The problem with Miller's version is that it is too single-minded. In his program notes, he quotes three sources to explain his interpretation. The first, a selection from Frazer's Golden Bough, describes a mythic religion in which the priest-king, to gain his office, must slay the old priest-king, and then in turn be on his guard against his successor, who will slay him. The second, from Freud's Totem and Taboo, relates the phenomenon of the young men in the primal horde, who, after destroying the totem/father, whom they perceive as an obstacle to sexual fulfillment, feel guilt at the destructive act, and a resurgence of affection. From this springs the taboo against parricide, fratricide, and, eventually, murder in general. Miller's final selection is from a biography of Proust, which tells of the young Proust's trauma at the denial of his mother's kiss at age seven, which the author perceives as the turning point in Proust's psycho-sexual development.

GOD and Jonathan Miller only know what this pseudo-Jungian nonsense has to do with Hamlet. Miller has decided that Hamlet, rather than feigning madness, is really mad, and has given a psychological interpretation to the play. Unfortunately, the text will not bear it. While Miller's actor cavorts about the stage like something out of The Golden Bough, Shakespeare's text is depicting a hero acting more from pietas than paranoia. The conflict between Shakespeare's Hamlet and Miller's destroys the play.

There are no complex characters in Miller's Hamlet. From beginning to end, the Prince is simply a thoroughgoing lunatic whose madness is real, and not a weapon used to confuse his enemies. This creature, as played by Hugh Thomas, is not Prince Hamlet, not was meant to be, in the normal sense. He is one-dimensional in the extreme. Luckily, Thomas is a fine actor who carries off the part rather well, making himself believable, even though his character is out of place in the context of the play. At some points, though, he loses credibility, especially in "To be or not to be...."
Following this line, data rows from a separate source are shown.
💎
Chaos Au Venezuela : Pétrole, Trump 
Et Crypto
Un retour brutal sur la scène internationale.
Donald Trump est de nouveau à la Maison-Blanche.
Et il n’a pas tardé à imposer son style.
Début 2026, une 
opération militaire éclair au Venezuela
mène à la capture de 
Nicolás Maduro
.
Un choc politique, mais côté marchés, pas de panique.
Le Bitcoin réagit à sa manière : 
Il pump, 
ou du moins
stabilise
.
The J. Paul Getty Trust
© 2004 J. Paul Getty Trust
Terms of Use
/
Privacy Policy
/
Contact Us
The most one-dimensional character in the play is Claudius, played by Jonathan James-Moore. He is a boring fellow, reciting his lines in perfect meter without much expression, even when he is supposed to show remorse. Miller has done more violence to him than any other, for the director has decided that Claudius is a master politician, filled with cunning and unshakable. Thus, he shows no emotion during the players' performance, since he is (Miller thinks) too crafty to fall for a simple trick like that. This may be consistent with Miller's idea, but not with Shakespeare's, for it gives Hamlet no ground for believing that Claudius has done the murder. It makes Guildenstern's lines "The king ... is in his retirement marvelous distempered..." seem absurd, for we have just seen the king perfectly unmoved. Again, in the final scene, Miller creates a contradiction when he has Claudius invite Hamlet to kill him, and willingly accept the poison cup, because his sense of politics makes him realize that he is done for as a king, anyway. This is remarkably silly, arguing that a man who has done so much to gain a crown will give it up willingly.

The one-dimensional approach is not all bad. Polonius (Mike Baker) is remarkably funny, playing all of those wonderful lines to the full. But Shakespeare did not create one-dimensional characters, Miller did. Shakespeare's people are complex, not easily explicable. There are conflicts in the play which Shakespeare never resolves. Miller has included the part of Claudius who kills his brother, but has ignored the part which cries "O, my offense is rank, it smells to heaven..." He has ignored the textual justifications for Hamlet's behavior, and tried to superimpose an interpretation of his own which is totally unaccounted for in the internal evidence. In short, he has done violence to Hamlet, murder most foul.

Despite all this, Miller's Hamlet is interesting, because it is inventive. The acting is good, and the production, though it offends, never bores. Hamlet is undoubtedly the funniest thing Miller has done since Beyond the Fringe.